Richard Florida: On the other side of the crisis, America’s economic landscape will look very different than it does today. Will the suburbs be ineffably changed? Which cities and regions can come back strong? And which will never come back at all? No place in the United States is likely to escape a long and deep recession. As the crisis deepens, it will permanently and profoundly alter the country’s economic landscape. I believe it marks the end of a chapter in American economic history, and indeed, the end of a whole way of life. Suburbanization was the spatial fix for the industrial age. It made sense, for a time. How do we move past the bubble, the crash, and an aging, obsolescent model of economic life? Instead of resisting foreclosures, the government should seek to facilitate them. We can’t stop the decline of some places, and we would be foolish to try. We need to let demand for the key products and lifestyles of the old order fall.
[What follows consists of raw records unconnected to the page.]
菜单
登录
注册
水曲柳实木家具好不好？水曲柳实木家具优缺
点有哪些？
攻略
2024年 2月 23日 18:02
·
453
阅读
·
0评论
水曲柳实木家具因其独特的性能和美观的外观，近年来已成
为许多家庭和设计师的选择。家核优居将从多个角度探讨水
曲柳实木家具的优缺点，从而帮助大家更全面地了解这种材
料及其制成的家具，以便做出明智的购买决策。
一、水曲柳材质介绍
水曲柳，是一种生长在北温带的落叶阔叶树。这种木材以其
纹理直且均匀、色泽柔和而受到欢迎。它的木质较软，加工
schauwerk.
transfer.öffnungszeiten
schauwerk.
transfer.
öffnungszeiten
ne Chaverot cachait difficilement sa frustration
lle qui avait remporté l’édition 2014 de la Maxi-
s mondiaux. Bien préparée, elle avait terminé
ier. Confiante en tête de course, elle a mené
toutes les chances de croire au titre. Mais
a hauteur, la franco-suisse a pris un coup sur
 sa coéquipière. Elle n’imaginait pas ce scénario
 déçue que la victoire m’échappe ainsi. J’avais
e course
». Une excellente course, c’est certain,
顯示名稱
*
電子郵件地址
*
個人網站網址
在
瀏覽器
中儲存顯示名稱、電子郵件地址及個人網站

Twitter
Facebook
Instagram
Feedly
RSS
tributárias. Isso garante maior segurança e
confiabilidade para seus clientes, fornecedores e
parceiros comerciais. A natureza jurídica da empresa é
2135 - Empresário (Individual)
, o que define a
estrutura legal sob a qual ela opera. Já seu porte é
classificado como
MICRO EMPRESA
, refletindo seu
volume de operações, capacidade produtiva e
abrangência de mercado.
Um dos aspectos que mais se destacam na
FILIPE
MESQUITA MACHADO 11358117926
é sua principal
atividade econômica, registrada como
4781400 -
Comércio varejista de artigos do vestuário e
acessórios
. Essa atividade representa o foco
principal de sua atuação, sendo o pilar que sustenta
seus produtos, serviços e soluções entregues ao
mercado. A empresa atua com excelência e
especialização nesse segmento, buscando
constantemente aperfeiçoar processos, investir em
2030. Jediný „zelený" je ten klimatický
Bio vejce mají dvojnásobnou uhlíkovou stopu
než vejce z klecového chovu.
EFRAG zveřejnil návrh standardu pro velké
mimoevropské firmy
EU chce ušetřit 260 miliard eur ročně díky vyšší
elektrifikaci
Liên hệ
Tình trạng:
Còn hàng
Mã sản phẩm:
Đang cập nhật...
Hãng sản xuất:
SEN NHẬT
Jane Jacobs: When a place gets boring, even the rich people leave.
Paul Romer: A crisis is a terrible thing to waste.
Peter Schiff: We need a serious recession in this country, and the government needs to get out of the way, and let it happen.
Verlyn Klinkenborg: Someone from the future, I’m sure, will marvel at our blindness and at the hole we have driven ourselves into.
Alec Dubro: The personal automobile must be abandoned, and quickly.
From a year ago: Fundamental changes in American life may turn today’s McMansions into tomorrow's tenements.
Have you seen "Revolutionary Road"? Hopeless emptiness. Now you've said it. Plenty of people are onto the emptiness, but it takes real guts to see the hopelessness.